China Creek south park
Design: City of Vancouver
Size: Small
Location: East Broadway and Clark Drive, Vancouver
Features: A quiet, inviting place to learn, China Creek isn't much to look at, just a bowl whose surfaces have seen better times. Its fate has been hanging in the balance for the past several years as the Vancouver park board debates whether to upgrade it, ditch it, or relocate it to another park entirely. A decision is expected this fall. China Creek represented a big step forward in 1978, but its 3.1-metre keyhole bowl is small by today's standards.
Squamish skatepark
Design: Spectrum Skatepark Creations
Size: 1,485 square metres
Location: 1135 Carson Avenue, next to the Squamish Youth Centre
Features: A big, fluid park like Whistler's, created as much with snowboarders as technical skaters in mind. Comes complete with a killer view of Stawamus Chief Mountain.
the RailSide
Design: New Line Skate Parks
Size: 3,250 square metres
Location: Lions Park at Lions Way and Shaughnessy Street, Port Coquitlam
Features: Stairs and more stairs, an enormous bowl section, plus a unique “overt cradle” with a 2.5-metre radius and a 4.1-metre lip that curls above the wall like a breaking wave.
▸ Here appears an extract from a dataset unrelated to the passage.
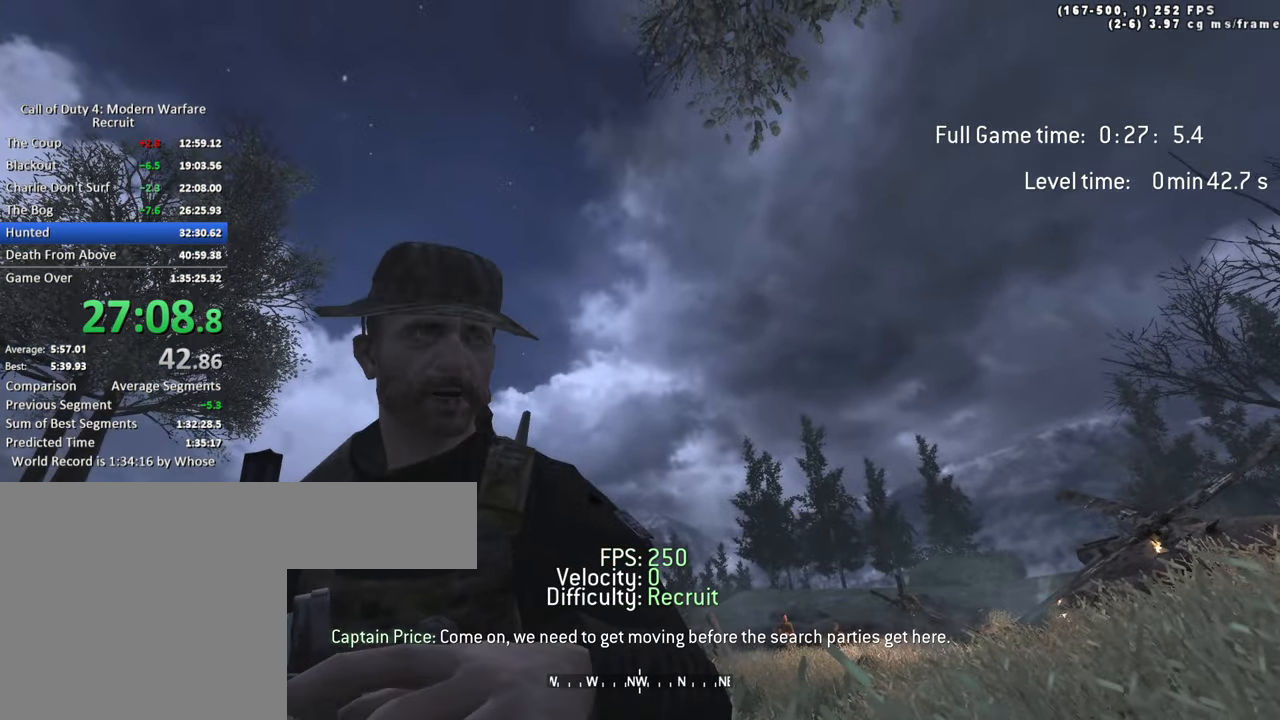
{"keys": [], "events": [[366, "w", "down"], [450, "w", "up"]]}
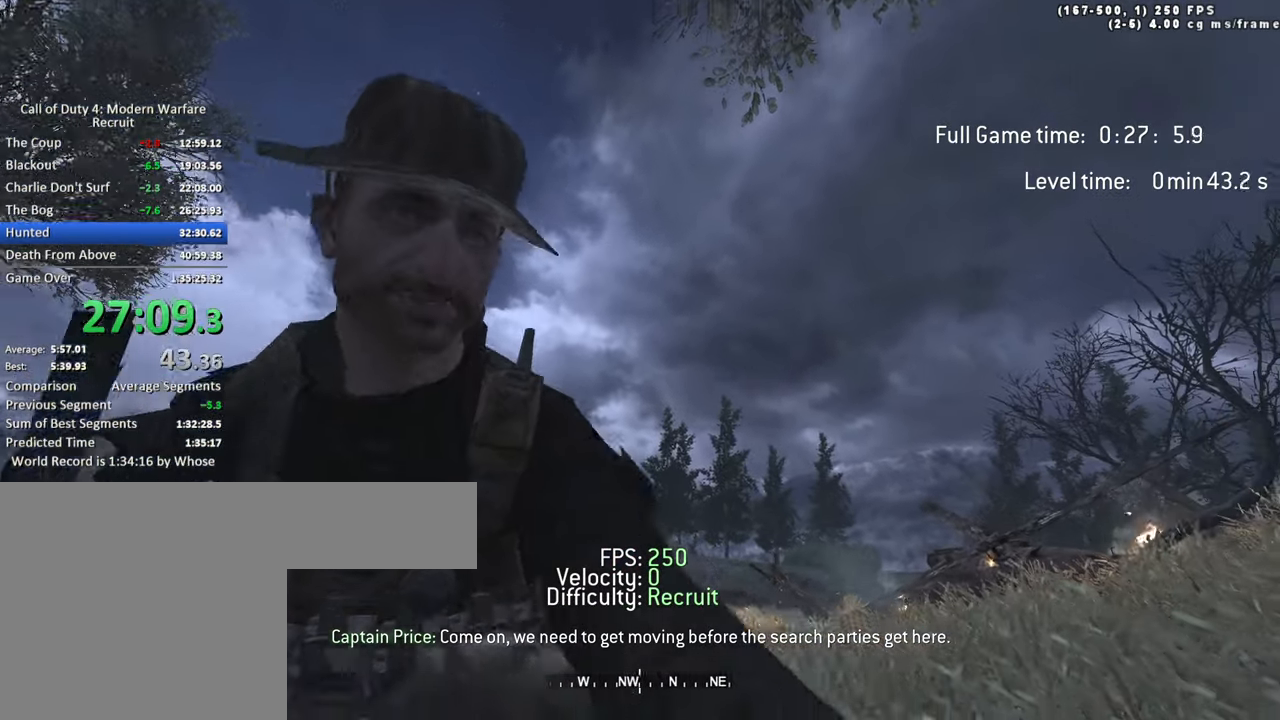
{"keys": ["w"], "events": [[100, "w", "down"]]}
With plenty of landscaping at this site, spectators feel welcome to walk into the park and watch from strategically placed benches comfortably integrated into the design.
Ladner Leisure Centre
Design: Corporation of Delta
Size: 1,255 square metres
Location: 4600 Clarence Taylor Crescent, Ladner
Features: Big banks, wedges and ledges, a quarter pipe, and plenty of rails make this an ideal place for beginners to work out. Like many decade-old skate parks, Ladner's doesn't see nearly as much use now as when it was considered state-of-the-art in the 1990s. Thus there's no fear of getting bombarded with thousands of kids flying around, as is often the case in newer places such as Burnaby's Metro Skate Park.